Exercise: Rewrite the part of the blog post on arthrogenic muscle inhibition that opens with the words "Laurie Edge-Hughes, BScPT, MAnimSt, CAFCI, CCRT" and closes with "be aware of!", replacing "review articles" with "research papers".

Exercise passage:
---

Laurie's Blogs.


Sep 2022

What is Arthrogenic Muscle Inhibition?

Laurie Edge-Hughes, BScPT, MAnimSt, CAFCI, CCRT

It is a well-known phenomenon that muscle inhibition can occur due to changes in, or injury to, joint tissues.  Recently, I found two review articles that discuss this fact.  Furthermore, they delve deeper into the “why” as well as “how to treat” this type of muscle inhibition.  This is a topic that all involved in rehabilitation should all be aware of!


Arthrogenic muscle inhibition (AMI) is the term used to describe the disruption of neurological function following a musculoskeletal injury that interferes with a patient’s ability to fully engage (i.e. fully contract) their muscles during exercise.  The lack of ability to do so interferes with strength recovery.


AMI is hypothesized to be a protective mechanism, one that limits movement and force to safeguard the joint from further damage.  Simply put, failure to address AMI through the rehabilitative process can render even the most well-intentioned therapeutic exercise program ineffective.


To understand this phenomenon from a neurophysiological perspective, we must consider motor neuron behavior as muscle function is dependent on both the availability of motor neurons and the ability to voluntarily recruit them.


Figures 1 and 2 below present the most up to date paradigm that highlight the sequence of events leading up to AMI.

Figure 1

—Theoretical AMI paradigm. Joint injury triggers a cascade of neurological consequences that begin with deafferentation and altered afferent signaling (pain and swelling) and ultimately leads to decreased motor output to the muscles surrounding the injured joint. This cycle of AMI negatively influences clinical outcomes, leading to muscle weakness and biomechanical alterations, which can also contribute to further joint injury. AMI indicates arthrogenic muscle inhibition.

Citation: Journal of Sport Rehabilitation 31, 6; 10.1123/jsr.2020-0479



Figure 2

—Neurological diagram emphasizing the sequential and cumulative nature of AMI while also highlighting the complexity of neurological events that collectively contribute to muscle weakness, impaired proprioception, altered movement patterns, and other clinical impairments following joint injury. AMI indicates arthrogenic muscle inhibition. 

Citation: Journal of Sport Rehabilitation 31, 6; 10.1123/jsr.2020-0479


What does all of this mean?


Firstly, there is a joint injury.  Then,  likely due to changes in joint homeostasis secondary to any combination of tissue damage, joint laxity, effusion, pain, or inflammation,  there is a reduced ability to voluntarily contract muscles associated with that joint.  Some evidence suggests that there is LESS input from the damaged joint mechanoreceptors to the central nervous system (i.e. deafferentation), however experimental pain & inflammation models suggest that excessive neural input from overstimulation of nociceptors results in sensory overload. 


Persons with joint injury often present with fewer motor neurons in a muscle or muscle group available to recruit and a diminished ability to voluntarily recruit motor neurons.  (So, proportionally less muscle fibres react to recruitment stimuli, and the central nervous system is further compromised by failure to adequately signal for a full muscle fibre recruitment.  This phenomenon is reflexive in nature.

---

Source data
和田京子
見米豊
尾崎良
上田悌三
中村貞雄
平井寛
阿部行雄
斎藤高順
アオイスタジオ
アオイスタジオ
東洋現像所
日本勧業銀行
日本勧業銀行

---

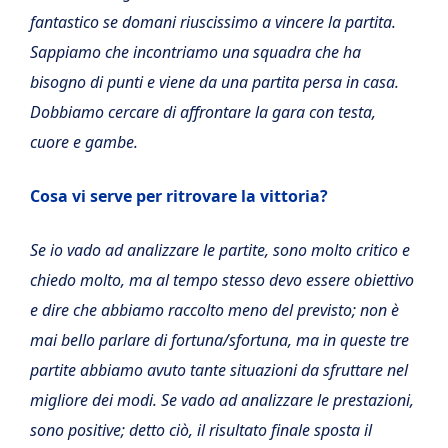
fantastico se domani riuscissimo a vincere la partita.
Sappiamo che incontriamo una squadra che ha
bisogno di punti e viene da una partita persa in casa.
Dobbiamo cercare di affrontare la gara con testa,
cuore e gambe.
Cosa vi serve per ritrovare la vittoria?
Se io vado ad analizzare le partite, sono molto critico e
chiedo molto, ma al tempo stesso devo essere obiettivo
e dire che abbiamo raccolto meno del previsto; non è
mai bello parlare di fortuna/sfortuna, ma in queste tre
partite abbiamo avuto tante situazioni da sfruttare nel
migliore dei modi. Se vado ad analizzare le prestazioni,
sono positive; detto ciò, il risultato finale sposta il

---

The completed task:
Laurie Edge-Hughes, BScPT, MAnimSt, CAFCI, CCRT

It is a well-known phenomenon that muscle inhibition can occur due to changes in, or injury to, joint tissues.  Recently, I found two research papers that discuss this fact.  Furthermore, they delve deeper into the “why” as well as “how to treat” this type of muscle inhibition.  This is a topic that all involved in rehabilitation should all be aware of!